*** PROVIDED MATERIAL Section Begins ***
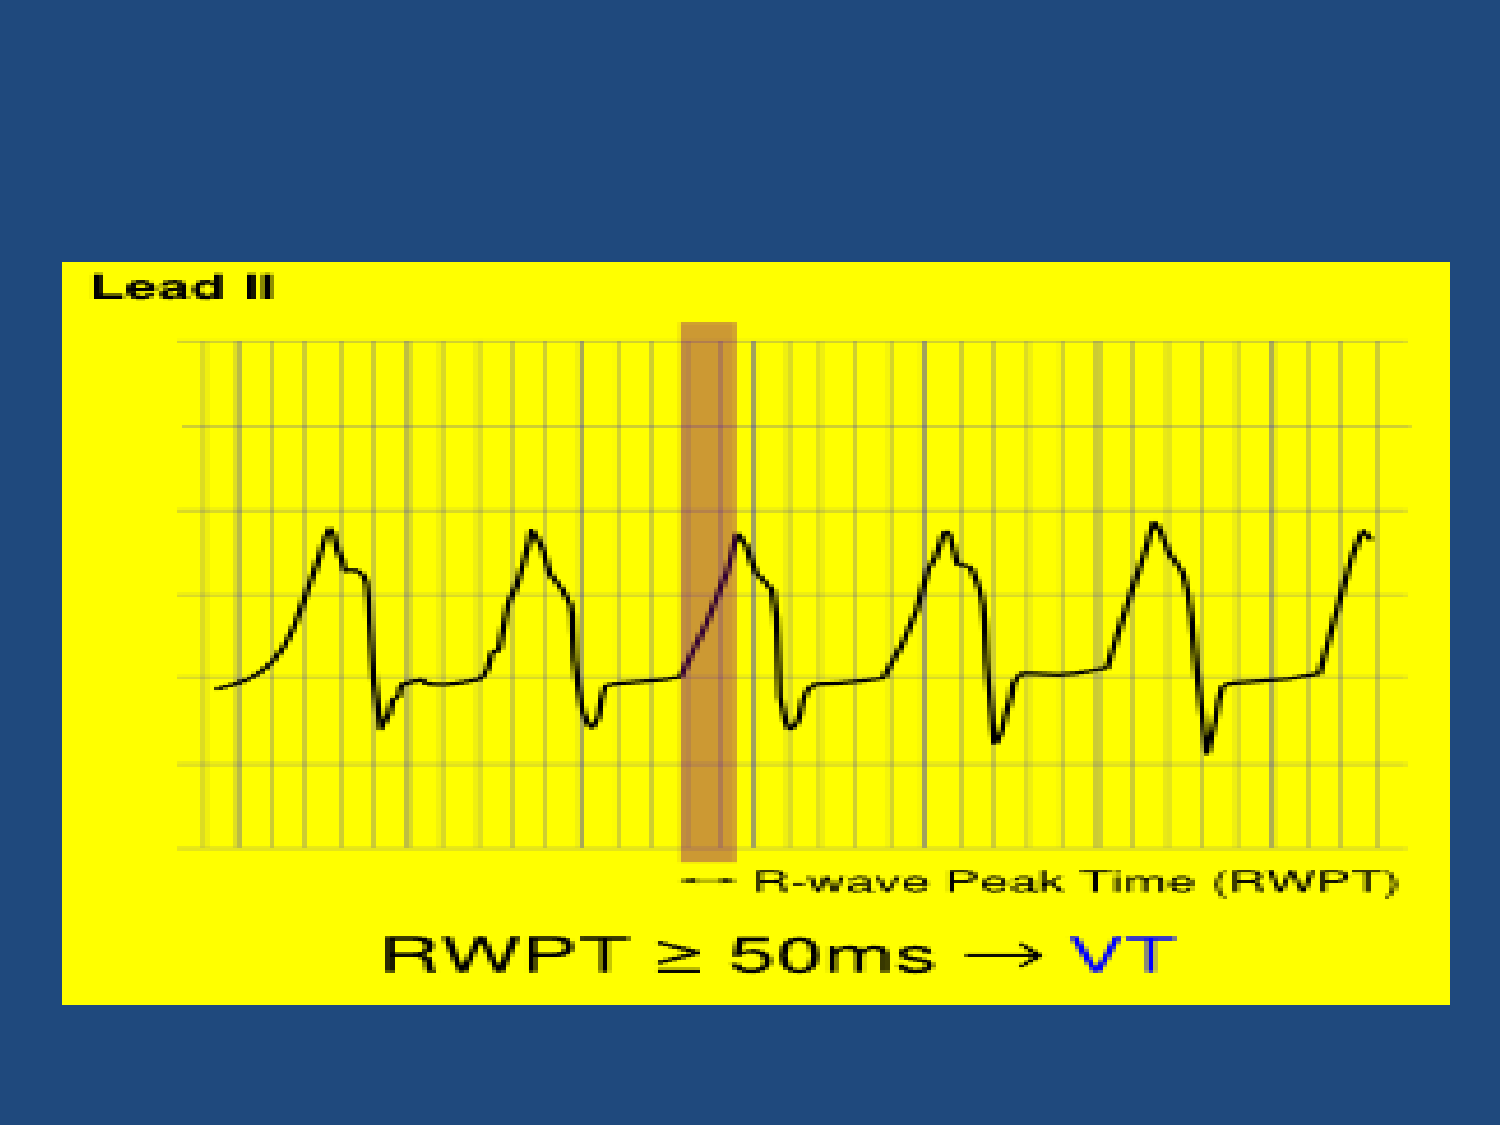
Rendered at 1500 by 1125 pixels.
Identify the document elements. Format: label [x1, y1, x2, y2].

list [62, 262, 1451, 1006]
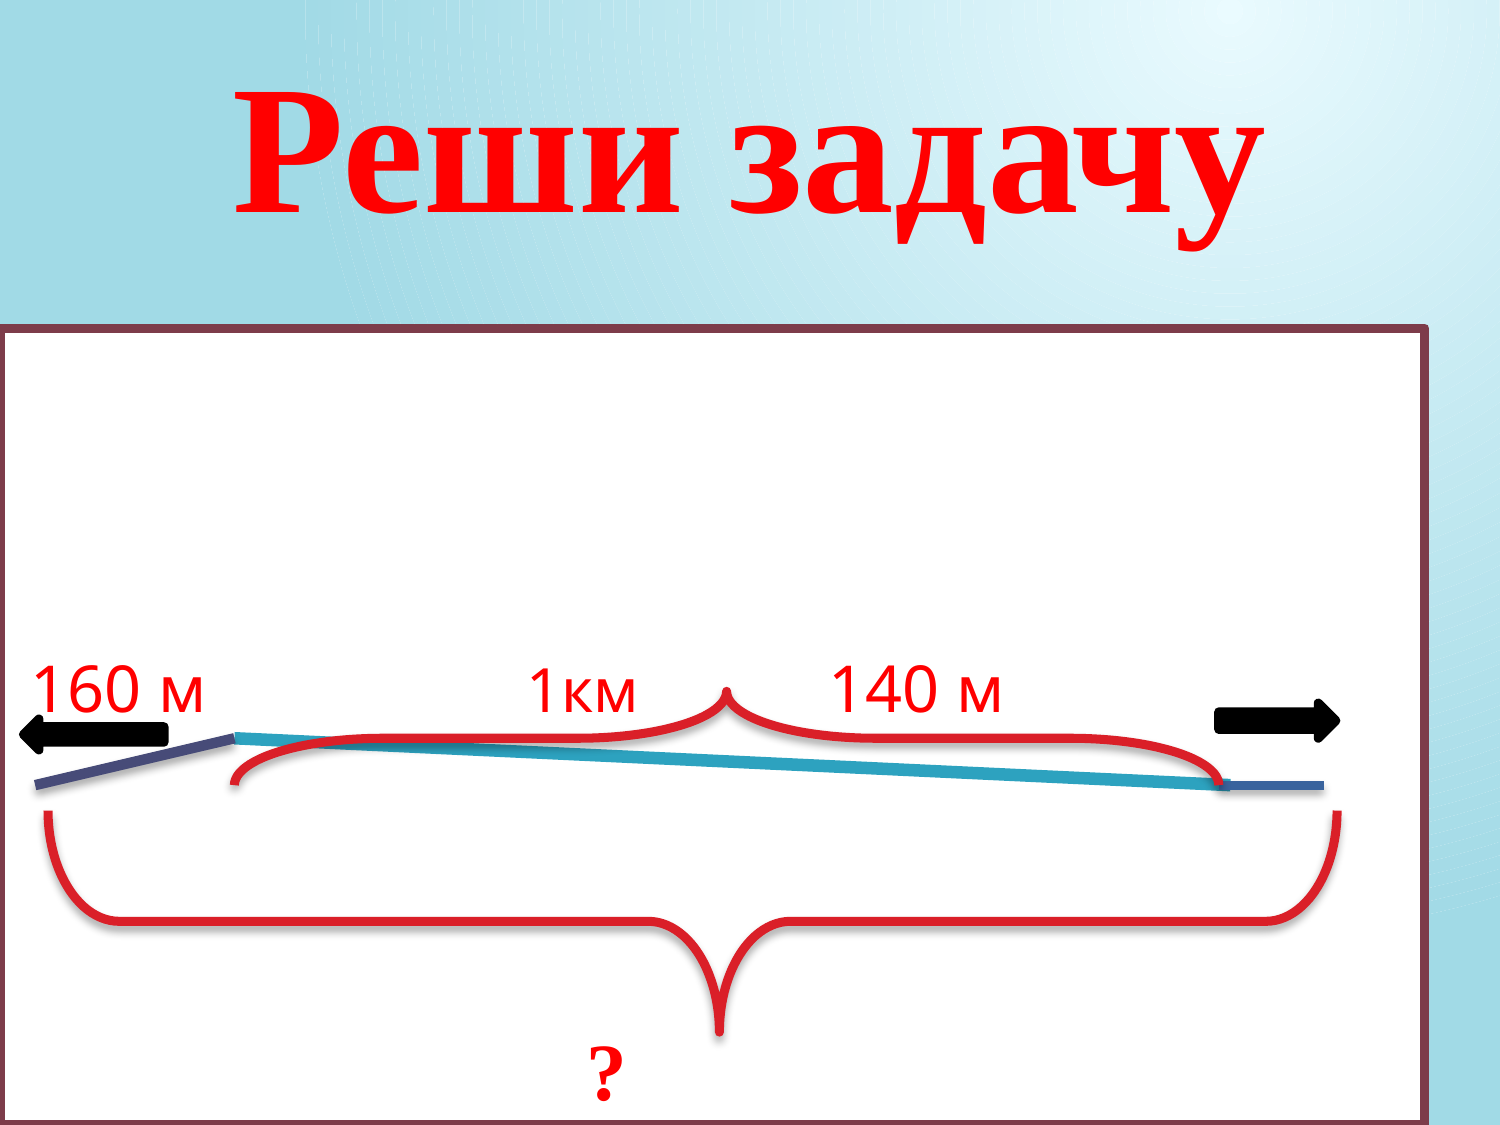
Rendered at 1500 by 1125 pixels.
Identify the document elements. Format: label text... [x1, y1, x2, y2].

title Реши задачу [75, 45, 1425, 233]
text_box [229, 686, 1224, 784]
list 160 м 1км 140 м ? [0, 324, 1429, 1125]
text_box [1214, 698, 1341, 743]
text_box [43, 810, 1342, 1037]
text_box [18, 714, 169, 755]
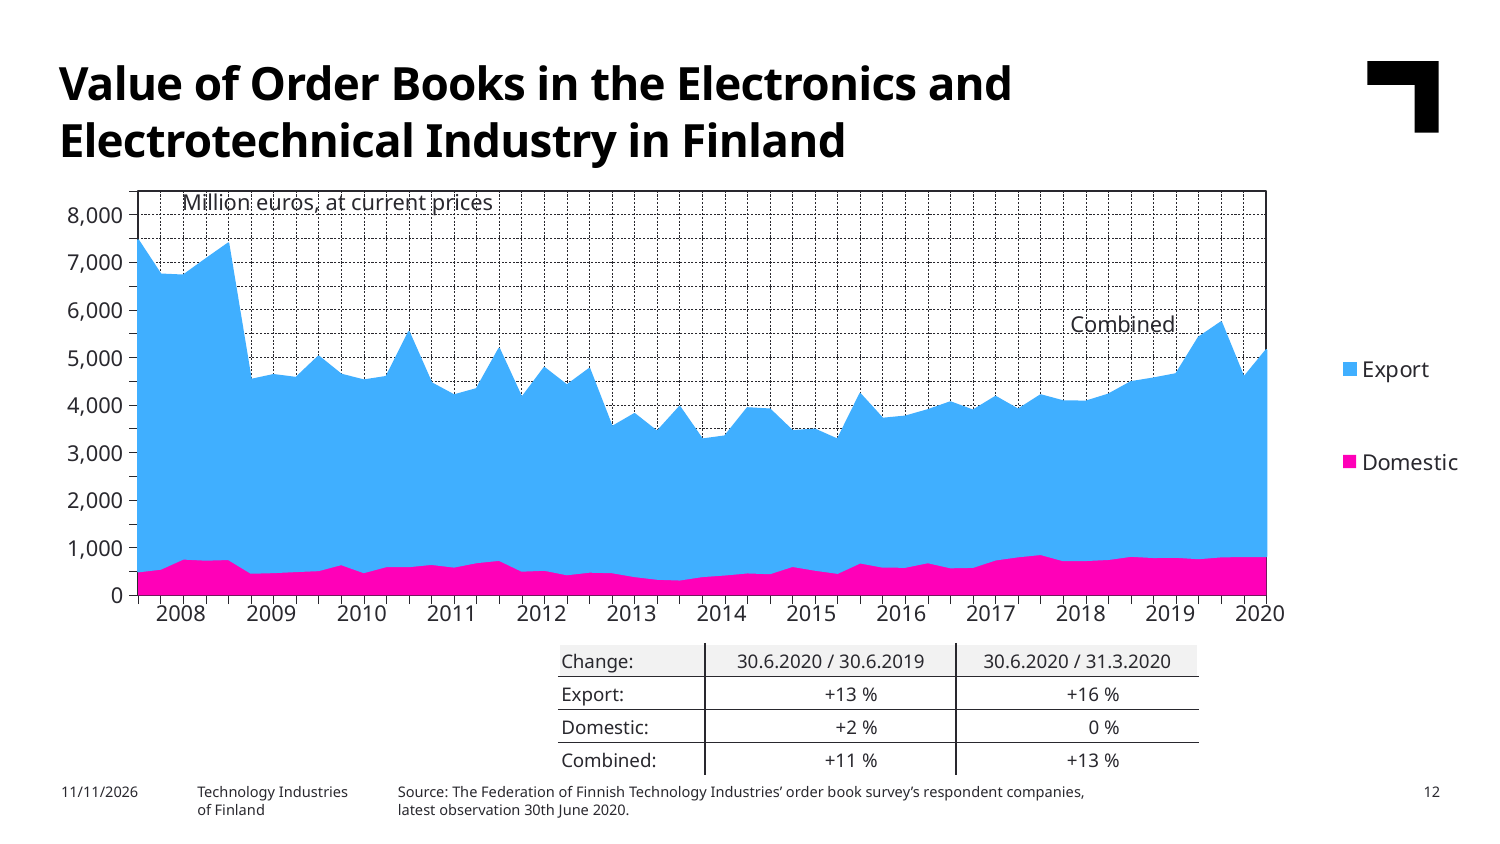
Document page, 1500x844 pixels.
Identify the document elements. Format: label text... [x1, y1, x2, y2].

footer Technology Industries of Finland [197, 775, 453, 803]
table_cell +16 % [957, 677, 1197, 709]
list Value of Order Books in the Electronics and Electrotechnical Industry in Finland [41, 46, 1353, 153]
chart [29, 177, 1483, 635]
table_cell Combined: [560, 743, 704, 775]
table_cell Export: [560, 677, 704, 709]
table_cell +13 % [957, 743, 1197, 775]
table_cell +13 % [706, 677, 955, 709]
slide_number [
*** PROVIDED MATERIAL Section Ends ***
AIM OF THE TASK
Once the images are removed, print the remaining data exactly as it appears above.

RESULT OF THIS EXERCISE
Rendered at 1500 by 1125 pixels.
Identify the document elements. Format: label [x1, y1, x2, y2].

list [62, 262, 1451, 1006]
Rendered at 1500 by 1125 pixels.
Identify the document elements. Format: label text... [x1, y1, x2, y2].

title Реши задачу [75, 45, 1425, 233]
text_box [229, 686, 1224, 784]
list 160 м 1км 140 м ? [0, 324, 1429, 1125]
text_box [1214, 698, 1341, 743]
text_box [43, 810, 1342, 1037]
text_box [18, 714, 169, 755]
Document page, 1500x844 pixels.
Identify the document elements. Format: label text... [x1, y1, x2, y2].

footer Technology Industries of Finland [197, 775, 453, 803]
table_cell +16 % [957, 677, 1197, 709]
list Value of Order Books in the Electronics and Electrotechnical Industry in Finland [41, 46, 1353, 153]
chart [29, 177, 1483, 635]
table_cell Combined: [560, 743, 704, 775]
table_cell Export: [560, 677, 704, 709]
table_cell +13 % [957, 743, 1197, 775]
table_cell +13 % [706, 677, 955, 709]
slide_number [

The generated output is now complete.